For all our reviews we have a preset component list that's designed to push any chassis to the limit. This is intentional and is to show just how capable any chassis is when fitted with the hottest hardware out there.

We fitted the Cooler Master Stacker 830 up with the following components:

HEXUS Chassis test equipment specification
Motherboard Intel 955XBK
Processor Intel Pentium Extreme Edition 840 (3.2GHz, Smithfield core)
Memory 2GiB (2 x 1GiB) OCZ DDR2 PC4200 Value Pro Dual-Channel
Graphic Card ASUSTek GeForce 6800 256MiB Ultra PCIe
Power Supply Antec Neo HE 430W
Hard Drive Seagate Barracuda 160GB SATA
Optical Drive Pioneer 110 DVD Re-Writer

In order to put the system under the maximum load a double run of 3D Mark ’06 was executed and followed up by 3 consecutive burn-in tests using SiSoft’s Sandra Pro 2007.

Cooler Master Stacker 830

With the system booted up we took some idle temperature readings. The Stacker 830 produced fairly average results here although the GPU was a few degrees higher than we expected, yet nothing to really worry about.

Cooler Master Stacker 830

Under load the Stacker 830 started to produce some impressive results. The hardware readings were a little high, but, in most circumstances, a buyer would fit a few extra fans to the chassis which would overcome this issue.

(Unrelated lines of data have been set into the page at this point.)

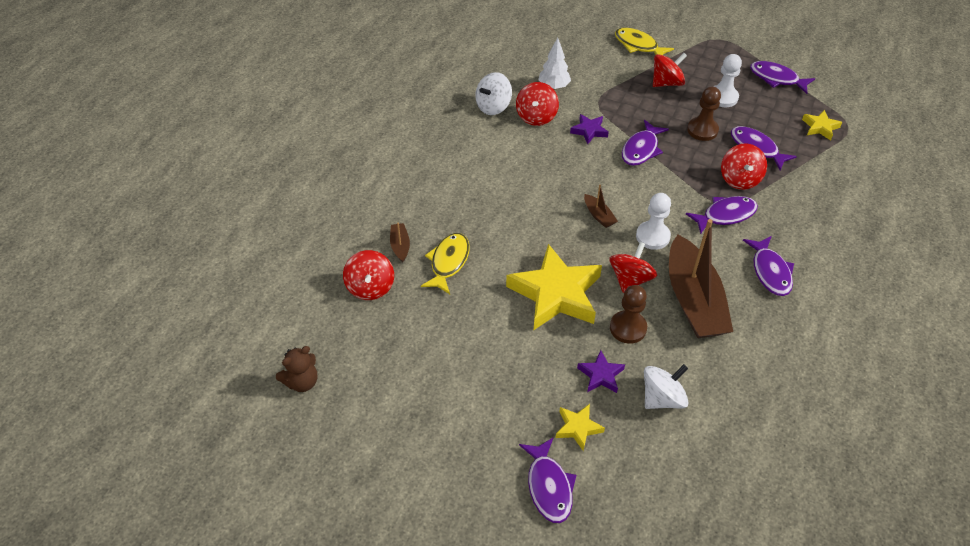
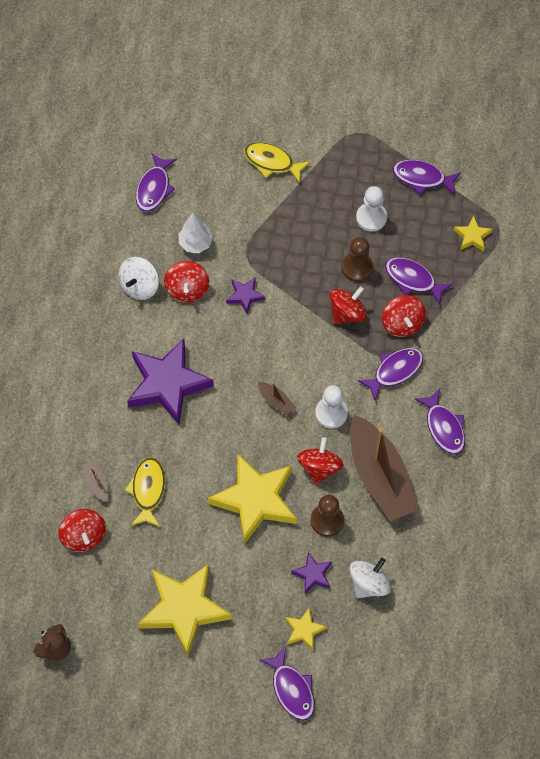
camera: 15 degrees left, 15 degrees up
(451, 376) = (184, 609): none -> yellow star
(495, 182) = (167, 384): none -> purple star
(641, 149) = (301, 308): purple fish -> purple fish (154, 188)
(666, 83) = (311, 210): red spinning top -> red spinning top (347, 313)

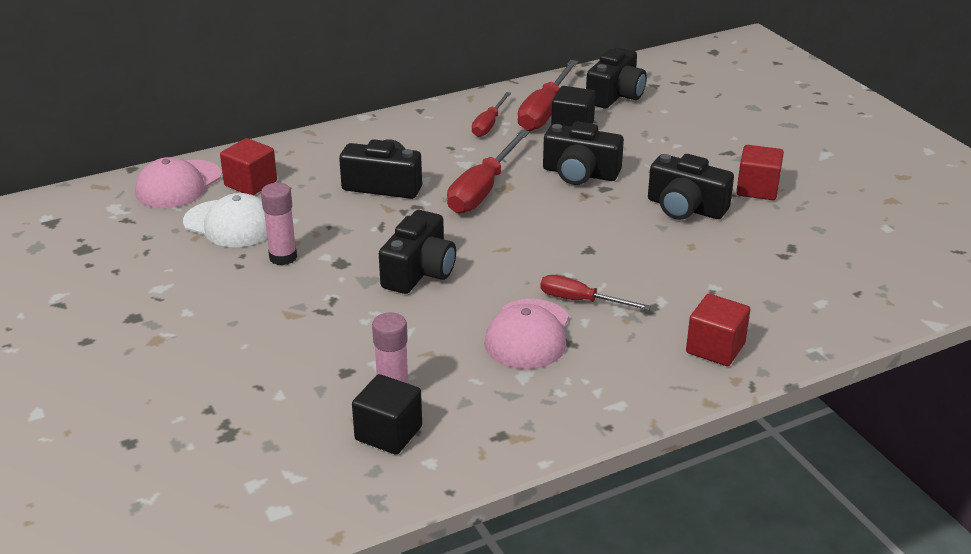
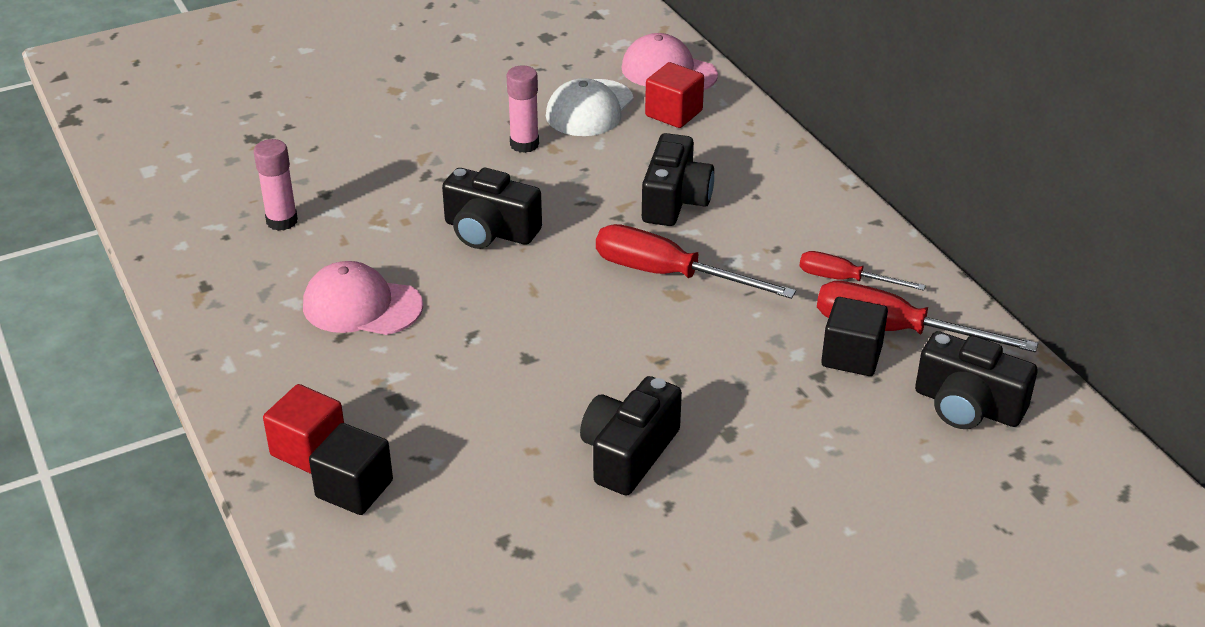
camera: 90 degrees right, 5 degrees up
(388, 433) = (227, 221): black cube -> black cube (354, 489)
(580, 173) = (717, 358): black camera -> none
(581, 301) = (419, 346): red screwdriver -> none
(757, 189) = (684, 536): red cube -> none

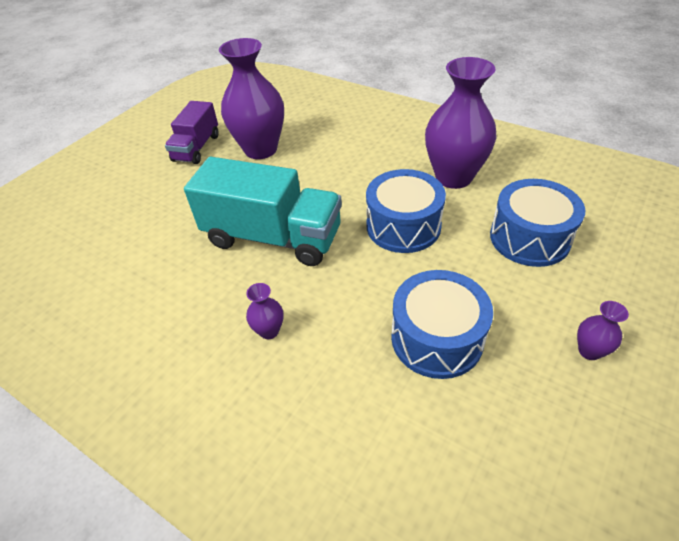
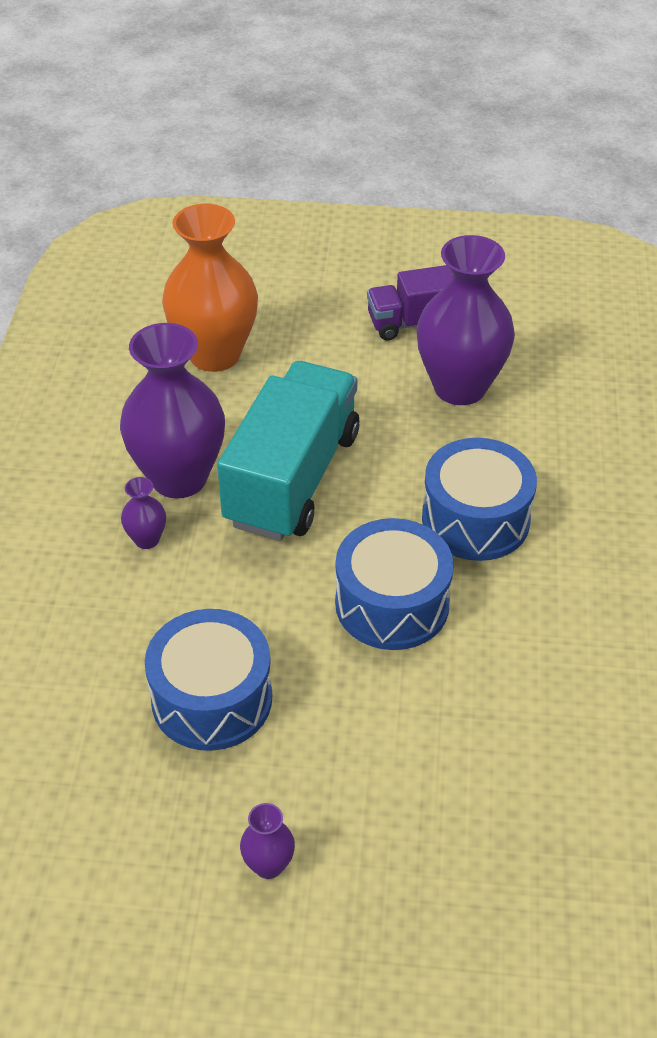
camera: 60 degrees right, 0 degrees up
(130, 240) = (214, 354): none -> orange vase
(273, 237) = (292, 478): turquoise truck -> turquoise truck turned 150 degrees counterclockwise
(453, 177) = (541, 630): purple vase -> purple vase (179, 478)
(529, 238) = (453, 758): blue drum -> blue drum (475, 519)

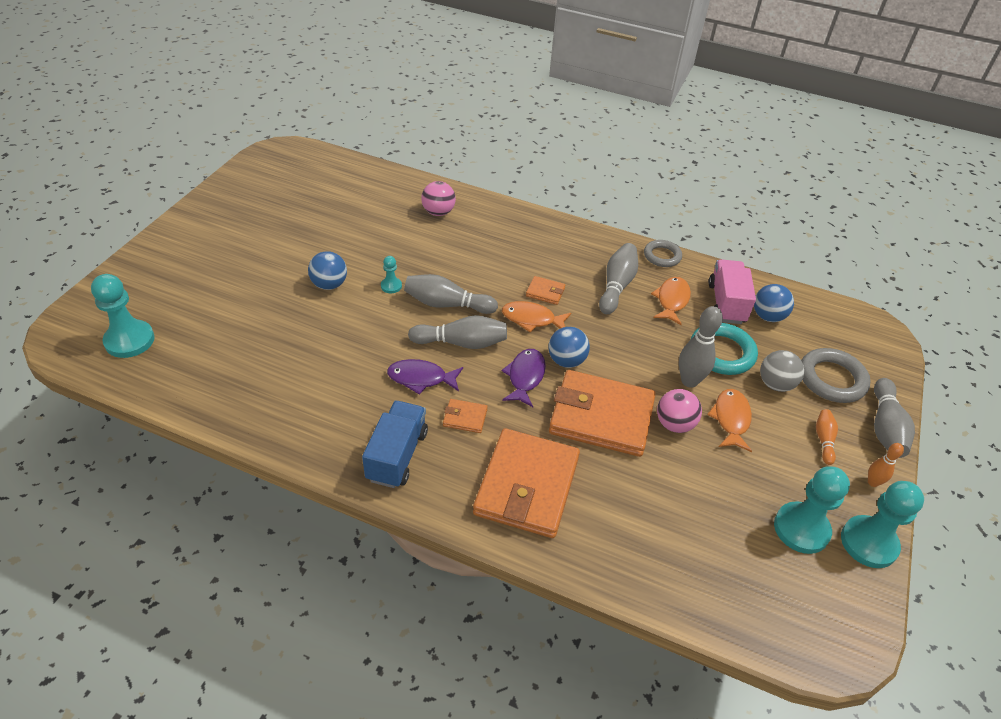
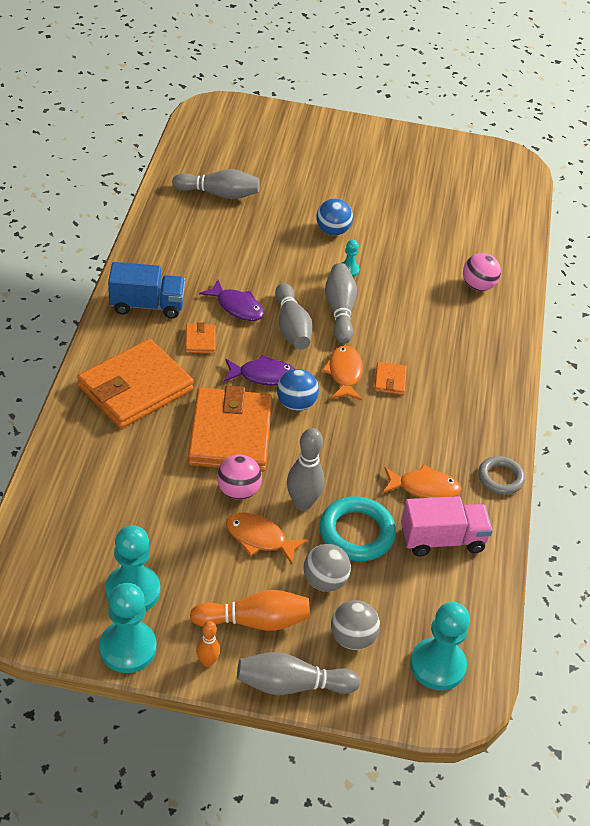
camera: 75 degrees right, 0 degrees up
(129, 340) = (220, 139): turquoise pawn -> turquoise pawn (437, 665)
(421, 378) = (237, 307): purple fish -> purple fish turned 135 degrees clockwise
(527, 486) = (135, 388): orange wallet -> orange wallet turned 45 degrees counterclockwise
(617, 286) = (427, 438): grey bowling pin -> grey bowling pin (219, 194)
(731, 419) = (259, 538): orange fish -> orange fish turned 150 degrees counterclockwise
(768, 316) = (436, 580): blue ball -> none
(824, 440) = (254, 621): orange bowling pin -> orange bowling pin, size x1.75
(831, 379) = (352, 638): grey ring -> grey ball

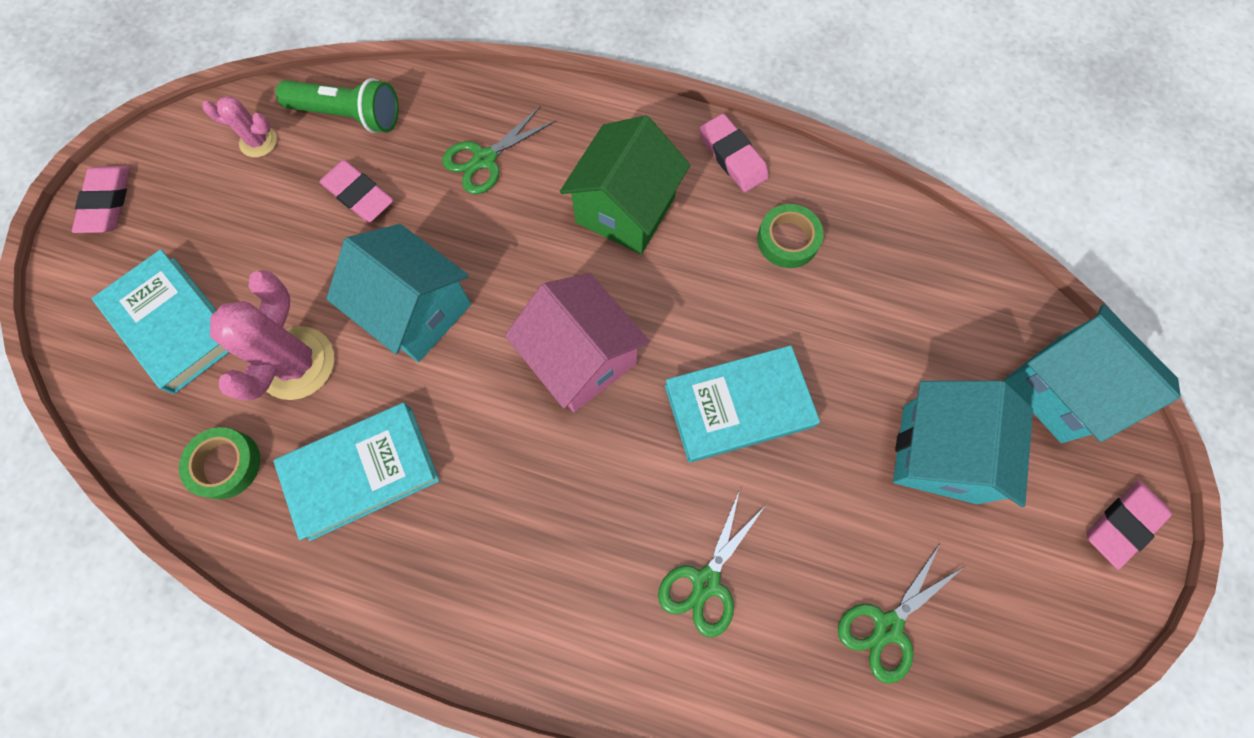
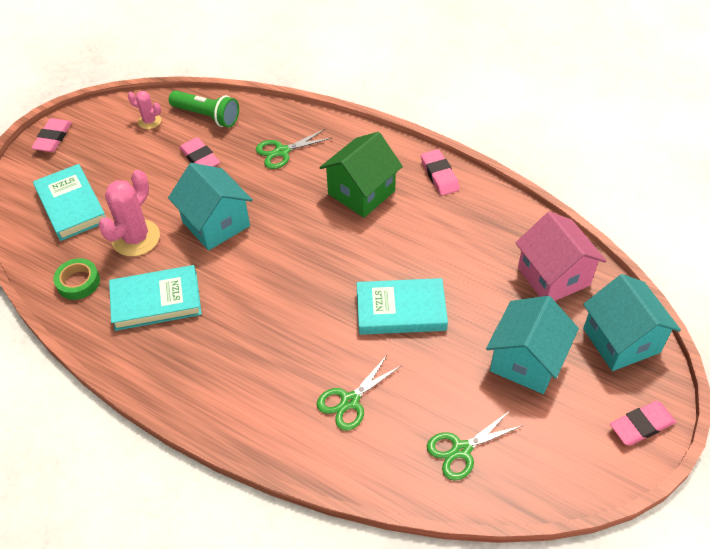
camera: 15 degrees right, 20 degrees down
(581, 359) = (309, 266): pink house -> pink house (553, 276)
(787, 240) = (461, 226): green tape -> none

The ambient readings are the ones to watch here though, with the internal case temperature increasing by a single degree, testament to the sheer space inside. It will take a lot more hardware than we fitted to have any real effect on internal temperatures.

Likewise, the external fan readings were surprisingly indifferent. There's no doubt that with the right additional fans the Stacker 830 really would perform well.